Yesterday one of her teachers asked E to tell me how many babies she has been opining we should really have. Three thousanty and nine! she sagely nodded to me, reaching her arms to the sky. I assured her that that is not to be. Well, why? she whimpered, crestfallen. “Well, for one thing, you have the biggest kid’s bedroom. So we’d have to move out your bookshelves and your dressers and your toy bench and all of your toys and books and everything to make room for so many cribs.” No, we wouldn’t, she asserted. We would just put all those babies in my bed and I’d rock them all to sleep because I have a lot of might. She flexed her biceps '80's-Venice Beach-style as evidence.

This afternoon one of her teachers asked E to tell me the name she has selected for us to bestow on the baby. Shahkshee Shahkshee, (sp?) (???) (?!!) she pronounced definitively. I asked her, “how do you spell that?” She spelled her own name. Because she’s the biggest sister, she explained. So the baby should have her spelling.

As a creature who truly believes she should dictate Manifest Destiny, we were apprehensive that news of our modifying family tree wouldn’t please that child one bit. But I’m starting to think:

she’s a teeny bit excited.

Wednesday, July 15, 2009

Gestures

The girls and I got home first tonight. We set up dinner, we played, we read books on the couch and I indulged the elder's request for a TV show.

The lovely husband got home second tonight. He walked into the house with a bouquet of flowers in his hand.
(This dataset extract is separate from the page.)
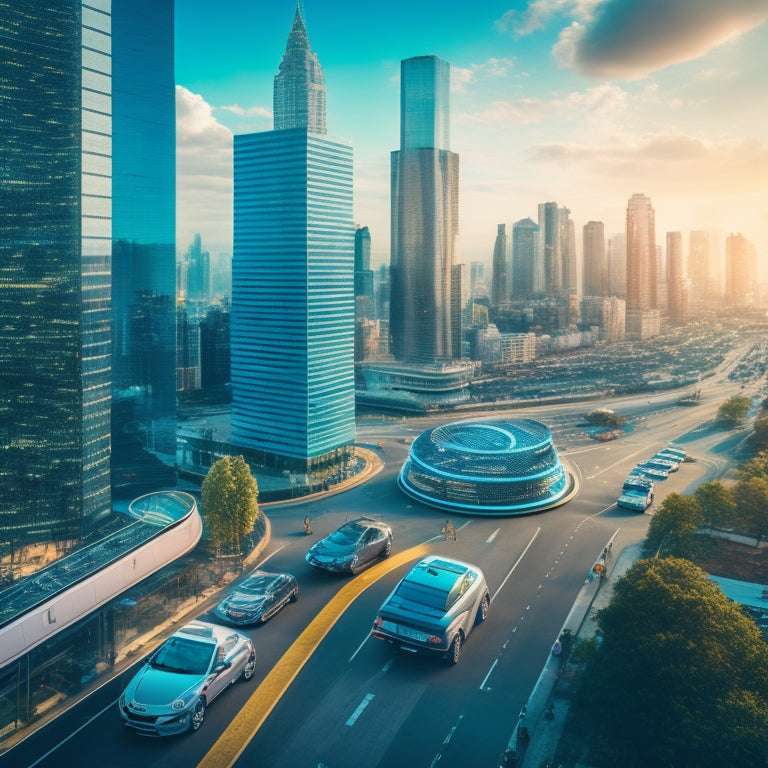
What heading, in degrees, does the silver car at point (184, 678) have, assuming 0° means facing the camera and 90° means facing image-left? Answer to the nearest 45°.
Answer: approximately 45°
Oooh!! what are those? E asked. L echoed: oooh!! Their daddy said to them: "they're flowers for Mommy!"

E asked: can I see? and her daddy said, "come here, you can give them to her."

L ran faster. She grabbed the flowers from her daddy and repeated herself. Oooh!!

E moaned. I wanted to give them to Mommy!

The daddy replied: "Come here and hold them together and you can both give them to her."

And so they did. From the edge of the kitchen to my corner of the couch, they walked slowly together, flowers in hand(s), looking like lovely conjoined flower girls in a solemn wedding processional. Slowly they walked, carefully, step by step by step, clutching the beautiful roses so carefully, so deliberately, walking in sync and slowly, until they delivered their fragrant parcel to me.

All without ever once averting their eyes from their beloved animated playmate.

Flowers for Mama. But don't look at Mama.

They did it half-right. But Lovely Husband, you still get full credit. 'Twas a sweet surprise.

Monday, July 13, 2009

Start spreading the news

This weekend we told E about her future sibling, Groundhog. She received the information well. Yay! Yay! Yay!

And then she questioned: she lifted my shirt and poked me in the navel. There’s a baby in there?

And then she saddened: But I don’t want there to be three of us. I like us now, not with three of us.

And then she vacillated: I don’t want you to have three kids. I want you to have SIXTEEN kids!

And the she sought validation: but I’m still your first baby, right, Mama?

And then she found her niche: I’m a big sister and I’m going to be a big BIG sister and L’s never been a big sister and I’m going to teach her EVERYTHING I KNOW!

All week long we passed a candy shop on the boardwalk selling Uglydolls and a bright purple one kept beckoning to E. Yesterday while L napped I took E back to the beach one last time so we could collect a few more rocks and shells and say goodbye to this place that has so captured her heart. As we passed the candy shop for the final time on our last walk away from the beautiful Atlantic waves, I paused. Thinking why not get the girls a memento, I bought the bright purple doll for E and a pink counterpart for her sister.

We ran into the house one last time just as L finished her nap and the lovely husband finished our packing. E rushed to her sister (who, yes, was so thoroughly tuckered from our morning adventure that she fell asleep half-naked on the floor) and presented her with her new pink bundle of joy.


Having delivered her sister's gift, E then ran to find her daddy. She proudly held her purple doll up high for him to see. Daddy! Daddy, look! This is my new kid. I just got him. I just got him out. He was in my belly.